I love that all the women in The Harder They Fall are completely different from each other. Cuffee is completely different from Mary, and Mary is completely different from Trudy Smith. They’re all different, but they’re all amazing. When all the men are fighting with guns, the two women face off. [They] throw their guns aside and say, “let’s go,” and fight. Fisticuffs. Not this shooter-shooting-shooting stuff. It’s all those things. That’s why I needed to make the movie in the fashion that I did.

How ‘The Harder They Fall’ Director Jeymes Samuel Revolutionized the Western

There are a lot of Easter eggs in the film. The train is named after the unimpeachable Chadwick Boseman. There’s the Carter and Carter General Store, named after Beyoncé and Jay-Z. Regina King makes a Malcolm X reference

Every single store, every single signage in the movie, every single one, means something. We had to. I had to name that train after Chadwick, our angel that we all watched. He was here with us, and then he was taken. So I had to. It’s empowering. It’s empowering having Regina King and LaKeith Stanfield [in the shot] and, in the back, Chadwick’s name [on the train]. 

We’re filmmakers. You need Easter eggs. Some are personal to me. Some allude to what’s going on with the storyline and stuff. 

It makes the film interactive — brings the story into our lives — and isn’t that the point?

It’s what good stories do. And then you can watch the film again and find all of these Easter eggs. The amount of people that have called me about the CeeLo [Green] record “Blackskin Mile,” because there’s a huge Easter egg in the lyrics in that song. Someone will figure it out eventually.
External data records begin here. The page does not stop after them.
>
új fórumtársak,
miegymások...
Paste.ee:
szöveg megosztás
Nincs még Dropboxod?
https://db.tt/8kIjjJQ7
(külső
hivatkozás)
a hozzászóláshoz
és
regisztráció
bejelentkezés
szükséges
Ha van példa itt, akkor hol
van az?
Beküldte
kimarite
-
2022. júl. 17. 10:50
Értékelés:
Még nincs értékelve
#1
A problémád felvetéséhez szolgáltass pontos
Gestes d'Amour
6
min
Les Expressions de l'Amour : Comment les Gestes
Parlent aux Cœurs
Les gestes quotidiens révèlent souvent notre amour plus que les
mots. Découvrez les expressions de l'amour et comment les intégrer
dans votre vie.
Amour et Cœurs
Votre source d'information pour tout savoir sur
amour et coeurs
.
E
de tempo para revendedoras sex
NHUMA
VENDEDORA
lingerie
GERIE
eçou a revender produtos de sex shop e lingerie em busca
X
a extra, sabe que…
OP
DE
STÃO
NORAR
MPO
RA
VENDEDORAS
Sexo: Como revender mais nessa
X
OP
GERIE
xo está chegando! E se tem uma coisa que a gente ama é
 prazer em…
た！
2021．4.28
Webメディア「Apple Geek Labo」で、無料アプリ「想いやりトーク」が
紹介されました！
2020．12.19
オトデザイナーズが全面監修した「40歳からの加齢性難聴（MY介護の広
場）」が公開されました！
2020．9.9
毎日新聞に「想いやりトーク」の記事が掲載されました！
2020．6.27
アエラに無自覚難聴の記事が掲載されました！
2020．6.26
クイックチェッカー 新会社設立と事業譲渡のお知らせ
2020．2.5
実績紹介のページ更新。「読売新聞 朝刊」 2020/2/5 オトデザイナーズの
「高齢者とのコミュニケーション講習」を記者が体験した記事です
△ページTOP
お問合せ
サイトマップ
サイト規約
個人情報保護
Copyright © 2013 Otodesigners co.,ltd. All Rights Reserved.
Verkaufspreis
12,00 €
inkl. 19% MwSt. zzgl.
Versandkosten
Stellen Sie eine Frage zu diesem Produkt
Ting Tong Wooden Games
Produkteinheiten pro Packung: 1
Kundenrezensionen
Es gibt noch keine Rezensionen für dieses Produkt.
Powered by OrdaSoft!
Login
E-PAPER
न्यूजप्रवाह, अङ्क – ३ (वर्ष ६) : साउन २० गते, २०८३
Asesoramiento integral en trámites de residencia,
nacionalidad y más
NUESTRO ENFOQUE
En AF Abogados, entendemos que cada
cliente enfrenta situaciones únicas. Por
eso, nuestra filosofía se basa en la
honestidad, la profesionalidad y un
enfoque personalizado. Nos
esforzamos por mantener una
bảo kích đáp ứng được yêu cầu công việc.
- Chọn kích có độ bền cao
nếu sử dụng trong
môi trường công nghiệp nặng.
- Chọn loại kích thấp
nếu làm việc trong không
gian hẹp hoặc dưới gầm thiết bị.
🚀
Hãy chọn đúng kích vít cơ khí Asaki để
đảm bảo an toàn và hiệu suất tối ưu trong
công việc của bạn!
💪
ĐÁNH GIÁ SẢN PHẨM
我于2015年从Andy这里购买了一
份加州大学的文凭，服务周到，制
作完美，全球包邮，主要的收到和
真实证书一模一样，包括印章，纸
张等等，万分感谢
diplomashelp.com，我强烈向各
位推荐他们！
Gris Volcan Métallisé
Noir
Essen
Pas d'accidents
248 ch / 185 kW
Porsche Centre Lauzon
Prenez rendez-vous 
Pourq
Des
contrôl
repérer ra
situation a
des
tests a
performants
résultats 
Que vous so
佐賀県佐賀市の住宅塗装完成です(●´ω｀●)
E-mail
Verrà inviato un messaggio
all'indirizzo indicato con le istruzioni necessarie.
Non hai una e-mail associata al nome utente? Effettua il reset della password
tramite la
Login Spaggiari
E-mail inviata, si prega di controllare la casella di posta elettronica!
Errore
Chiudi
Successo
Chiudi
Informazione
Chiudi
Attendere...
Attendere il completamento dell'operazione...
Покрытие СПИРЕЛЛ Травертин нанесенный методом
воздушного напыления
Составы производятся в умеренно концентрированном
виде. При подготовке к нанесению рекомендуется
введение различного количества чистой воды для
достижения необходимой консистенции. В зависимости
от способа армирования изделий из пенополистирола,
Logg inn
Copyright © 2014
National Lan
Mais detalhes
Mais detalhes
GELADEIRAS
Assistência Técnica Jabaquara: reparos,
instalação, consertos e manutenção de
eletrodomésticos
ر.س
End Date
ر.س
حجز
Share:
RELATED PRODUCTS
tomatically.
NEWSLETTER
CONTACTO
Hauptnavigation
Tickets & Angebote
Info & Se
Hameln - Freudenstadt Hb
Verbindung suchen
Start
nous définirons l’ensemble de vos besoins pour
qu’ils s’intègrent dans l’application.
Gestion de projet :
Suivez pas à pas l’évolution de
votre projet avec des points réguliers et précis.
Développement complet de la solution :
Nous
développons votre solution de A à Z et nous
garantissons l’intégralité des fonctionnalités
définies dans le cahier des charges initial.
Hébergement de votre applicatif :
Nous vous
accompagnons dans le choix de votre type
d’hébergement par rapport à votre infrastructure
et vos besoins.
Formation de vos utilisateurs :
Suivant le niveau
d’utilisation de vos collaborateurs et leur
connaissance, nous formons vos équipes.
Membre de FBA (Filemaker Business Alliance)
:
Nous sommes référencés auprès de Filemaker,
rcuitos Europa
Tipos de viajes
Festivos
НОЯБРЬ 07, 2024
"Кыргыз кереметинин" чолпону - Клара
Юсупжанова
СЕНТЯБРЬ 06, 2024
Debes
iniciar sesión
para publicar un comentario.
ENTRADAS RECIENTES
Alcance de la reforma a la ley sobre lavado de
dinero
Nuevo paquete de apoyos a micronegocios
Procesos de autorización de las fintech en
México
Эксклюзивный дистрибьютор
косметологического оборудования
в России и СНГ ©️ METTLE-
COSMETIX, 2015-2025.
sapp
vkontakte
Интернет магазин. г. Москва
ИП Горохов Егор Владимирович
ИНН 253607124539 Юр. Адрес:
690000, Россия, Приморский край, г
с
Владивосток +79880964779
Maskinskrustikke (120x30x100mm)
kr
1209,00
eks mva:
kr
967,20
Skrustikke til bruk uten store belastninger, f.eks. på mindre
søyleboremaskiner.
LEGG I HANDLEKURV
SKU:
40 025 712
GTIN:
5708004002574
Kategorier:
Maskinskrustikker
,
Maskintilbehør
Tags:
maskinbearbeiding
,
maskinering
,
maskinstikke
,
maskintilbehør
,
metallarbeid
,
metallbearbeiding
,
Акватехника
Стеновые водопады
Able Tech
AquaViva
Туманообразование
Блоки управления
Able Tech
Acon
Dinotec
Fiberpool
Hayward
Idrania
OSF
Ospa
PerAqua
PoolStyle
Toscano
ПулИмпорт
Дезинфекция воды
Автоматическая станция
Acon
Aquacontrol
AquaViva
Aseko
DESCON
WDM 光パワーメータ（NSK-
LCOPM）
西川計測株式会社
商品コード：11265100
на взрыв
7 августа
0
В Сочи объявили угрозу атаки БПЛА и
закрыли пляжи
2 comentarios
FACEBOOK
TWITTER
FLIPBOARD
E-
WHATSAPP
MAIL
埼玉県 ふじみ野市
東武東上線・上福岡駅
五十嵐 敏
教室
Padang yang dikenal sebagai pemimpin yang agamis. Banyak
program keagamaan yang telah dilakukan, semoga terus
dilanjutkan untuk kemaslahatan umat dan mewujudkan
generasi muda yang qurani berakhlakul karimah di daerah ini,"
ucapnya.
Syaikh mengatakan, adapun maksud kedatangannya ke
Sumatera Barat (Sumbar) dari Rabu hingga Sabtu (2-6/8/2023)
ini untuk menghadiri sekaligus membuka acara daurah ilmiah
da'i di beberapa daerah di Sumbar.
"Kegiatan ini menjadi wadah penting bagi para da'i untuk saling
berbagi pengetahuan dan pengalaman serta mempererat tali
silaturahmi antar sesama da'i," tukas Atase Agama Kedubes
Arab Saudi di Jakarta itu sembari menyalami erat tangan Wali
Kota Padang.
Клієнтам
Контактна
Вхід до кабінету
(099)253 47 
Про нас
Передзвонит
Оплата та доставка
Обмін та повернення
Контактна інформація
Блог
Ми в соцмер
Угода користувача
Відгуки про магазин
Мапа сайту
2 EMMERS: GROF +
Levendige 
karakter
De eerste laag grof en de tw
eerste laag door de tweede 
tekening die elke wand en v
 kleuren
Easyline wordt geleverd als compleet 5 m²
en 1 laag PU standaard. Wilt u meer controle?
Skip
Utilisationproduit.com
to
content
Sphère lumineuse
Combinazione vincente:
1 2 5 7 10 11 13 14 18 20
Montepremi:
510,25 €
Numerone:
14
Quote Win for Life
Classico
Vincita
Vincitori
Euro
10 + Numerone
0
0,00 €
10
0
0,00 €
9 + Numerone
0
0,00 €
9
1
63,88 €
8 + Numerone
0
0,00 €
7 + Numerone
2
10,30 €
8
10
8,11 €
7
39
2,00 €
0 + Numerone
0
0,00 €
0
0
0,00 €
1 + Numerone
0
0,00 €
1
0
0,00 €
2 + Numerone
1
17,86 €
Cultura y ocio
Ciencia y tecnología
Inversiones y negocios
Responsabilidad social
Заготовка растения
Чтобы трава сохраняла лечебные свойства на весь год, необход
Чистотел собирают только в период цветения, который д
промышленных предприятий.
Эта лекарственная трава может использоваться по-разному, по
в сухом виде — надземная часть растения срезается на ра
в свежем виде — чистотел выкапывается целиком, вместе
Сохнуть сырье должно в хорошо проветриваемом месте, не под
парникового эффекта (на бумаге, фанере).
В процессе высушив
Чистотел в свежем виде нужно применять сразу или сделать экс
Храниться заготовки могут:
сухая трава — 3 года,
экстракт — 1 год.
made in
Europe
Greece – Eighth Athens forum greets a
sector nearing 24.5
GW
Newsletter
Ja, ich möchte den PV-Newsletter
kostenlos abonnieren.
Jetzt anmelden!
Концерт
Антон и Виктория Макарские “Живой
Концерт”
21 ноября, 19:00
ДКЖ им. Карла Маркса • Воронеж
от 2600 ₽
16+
 What makes a great Western?

The Harder They Fall is a compelling story because the protagonist and the antagonist are the same person. They’re doing the exact same thing. It’s a cycle of violence. And to show two grown Black men, meeting at the end — the standoff scene — the guns are actually their eyes, and the tears are their bullets. It’s the ultimate showdown. You have two Black men facing each other off, and it’s seen as this macho thing, but that macho thing is unrealistic. And so they face each other off with tears and words. It’s such a beautiful and powerful thing to me. These two men exchange words in the end scene. They talk. And they’re not enemies. It’s unreal. It was in my head, but to have it become real, to have Idris Elba turn up with Jonathan [Majors], and they’re both going at it is the most amazing thing to watch.

This interview has been edited and condensed.